I Don't Know Why
It all started the moment we met so very, very long ago. You were my enemy, my rival, my opponent. I wanted nothing more than to overcome you and take what I wanted so I would be accepted by my mother. But you, you didn't want to fight me, didn't want to hurt me. You wanted to be my friend, to help me, to touch me. In time I understood that and allowed you to reach out your hand and save me from my self contained hell. I owe you my life, as without you I would not be truly alive today. You stood up for me and worked with the people to help me be set free into the world that I had never enjoyed before. You taught me something then, on that day on the bridge; what friendship was. We exchanged ribbons and our fingers touched. Something sparked in my chest then and I wanted to tell you but I didn't, and I don't know why.
We sent video letters to each other constantly for the next few months. Each one filled my heart with joy and I still have them all in order in my room even today. You showed me things about the world, introduced me to new friends, gave me something to strive to see. It started slowly, as I didn't really understand it myself, but my feelings for you were growing. I would listen to your voice alone in my room and smile. You were there for me, even if we were so far apart, and that was what I had craved all my life. You accepted me. My heart ached to see you. I wanted to tell you so badly but I didn't, and I don't know why.
Meeting again wasn't like either of us had anticipated. After so long we were re-united, only to be split up again so soon. The battle was hard on me, as I was so very, very worried. But we overcame, and we were able to talk again. Our second hug. I held you close in that small room and everything I had built up over the past few months threatened to escape all in that one moment. I could have told you then, those strange feelings, but I held it back and I don't know why.

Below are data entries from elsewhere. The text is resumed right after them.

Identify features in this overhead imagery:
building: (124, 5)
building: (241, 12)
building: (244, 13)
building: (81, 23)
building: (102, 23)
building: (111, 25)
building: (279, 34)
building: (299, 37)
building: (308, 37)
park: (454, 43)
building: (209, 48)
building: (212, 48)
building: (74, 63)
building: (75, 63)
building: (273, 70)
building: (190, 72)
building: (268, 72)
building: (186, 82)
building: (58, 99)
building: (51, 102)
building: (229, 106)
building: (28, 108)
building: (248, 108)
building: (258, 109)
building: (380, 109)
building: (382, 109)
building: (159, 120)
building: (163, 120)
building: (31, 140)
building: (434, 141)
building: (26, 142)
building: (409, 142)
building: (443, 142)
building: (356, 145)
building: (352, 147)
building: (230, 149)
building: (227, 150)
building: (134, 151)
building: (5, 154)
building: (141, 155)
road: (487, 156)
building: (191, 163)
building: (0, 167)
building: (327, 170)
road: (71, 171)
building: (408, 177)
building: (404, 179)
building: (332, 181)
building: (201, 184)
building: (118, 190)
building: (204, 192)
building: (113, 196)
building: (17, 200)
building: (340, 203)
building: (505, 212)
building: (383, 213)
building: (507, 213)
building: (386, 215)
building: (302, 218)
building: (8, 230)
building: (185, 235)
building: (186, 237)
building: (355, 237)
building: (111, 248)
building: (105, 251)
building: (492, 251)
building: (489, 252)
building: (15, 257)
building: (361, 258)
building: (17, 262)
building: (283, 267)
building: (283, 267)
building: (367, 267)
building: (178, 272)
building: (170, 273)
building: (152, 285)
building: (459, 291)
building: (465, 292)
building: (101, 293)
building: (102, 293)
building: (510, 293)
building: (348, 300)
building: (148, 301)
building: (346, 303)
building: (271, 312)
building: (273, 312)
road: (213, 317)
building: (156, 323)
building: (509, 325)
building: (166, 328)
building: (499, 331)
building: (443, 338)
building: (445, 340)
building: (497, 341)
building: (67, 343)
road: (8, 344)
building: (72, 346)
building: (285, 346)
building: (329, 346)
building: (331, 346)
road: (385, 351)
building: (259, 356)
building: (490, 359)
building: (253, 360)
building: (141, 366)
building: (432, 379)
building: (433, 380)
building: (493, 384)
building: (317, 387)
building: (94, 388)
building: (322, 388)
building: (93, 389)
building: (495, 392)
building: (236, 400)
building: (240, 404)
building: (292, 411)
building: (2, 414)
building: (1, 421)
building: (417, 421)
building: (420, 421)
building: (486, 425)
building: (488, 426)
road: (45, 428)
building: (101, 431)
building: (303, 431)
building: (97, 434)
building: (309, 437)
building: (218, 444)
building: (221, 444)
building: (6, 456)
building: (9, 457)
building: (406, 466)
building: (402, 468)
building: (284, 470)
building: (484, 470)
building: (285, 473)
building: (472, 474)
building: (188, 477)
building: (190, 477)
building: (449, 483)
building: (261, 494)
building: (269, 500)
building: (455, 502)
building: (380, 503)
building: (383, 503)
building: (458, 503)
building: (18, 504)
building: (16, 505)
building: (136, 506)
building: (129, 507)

Elementary school, middle school, junior high, High school...We went through them together, along with the group of friends we made along the way. I discovered what it was like to be normal, to simply have a life and the worries that came along with it. People noticed us; we got several love letters in our lockers each month. But I didn't care about them and neither did you. With respect to their feelings we always replied in person the same answer: we were not looking for a relationship right now. Deep inside I was lieing. I knew then what I didn't so long ago. I wanted you; to hold you, to kiss you, to feel you. Always together but never the way I wanted. Countless times we were in the situation, you looking up at me with those eyes, and it would have been the perfect time to say the words in my heart...but I didn't, and I don't know why.
Yuuno became your boyfriend and to be honest I was happy for you two, despite the pain in my heart I felt whenever you two would laugh together. Everyone said you were the perfect couple but I didn't agree. Even though I knew I wouldn't be the best for you, even though I knew Yuuno would give his life for you, I knew one thing: No one could love you as much as I could. Throughout your dates, your emotional roller coasters, your good and bad times, I was there for you. Always smiling, always caring, always loving. Your eyes sought out mine and gazed at me as if wanting something. The words never left my mouth, and I don't know why.
Your wedding was amazing, filled with many, many friends. People were crying, people were cheering, people were laughing. The perfect couple was now a family. I cried the most that day, both out of happiness and sadness. He would treat you right, would love you until the world ended, and would make you so very happy. Despite this I couldn't help but know I could as well. When you told me about the engagement you held my hands and had looked deep into my eyes with that searching look that was always there. I wished you the best of luck, and I don't know why.
Now you were gone and again people were gathered. No one was smiling now, only tears for the girl who had died at the young age of twenty-four. My world was shattered, my heart broken, my tears not stopping. Slowly people began to give small speeches while standing in front of your coffin, each one mentioning your smile, your kind words, your ever present laugh. My words were the shortest of all, even though I knew you the best. The emotions I felt, the way you touched my life, could not be spoken with mere sentences.
Then, just before you would be lowered into the ground on that hill facing the sunrise, Hayate stood up and faced everyone after placing a rose along with the many already there. The leader of our unit held a small book that I knew to be your diary and said that in your memory she would read a passage from it.
I see you every day both in my dreams and while I'm awake. Even when you are away I know we are connected in our minds. I love you so much, from the very bottom of my heart. You are the one that means the most to me and I would give anything just to see you smile. Every morning I wake up and hope that this would be the day. The day you finally tell me the words I want to hear, the day we can truly love each other. I look at you, searching desperately for some type of sign, and get the same smile I always do. I want you to tell me but you never do, and I don't know why.
Author's notes: This was originally going to be an SNL chapter but after seeing it... I just thought it was too powerful to be placed there, despite this being so short. I hope this story touched you.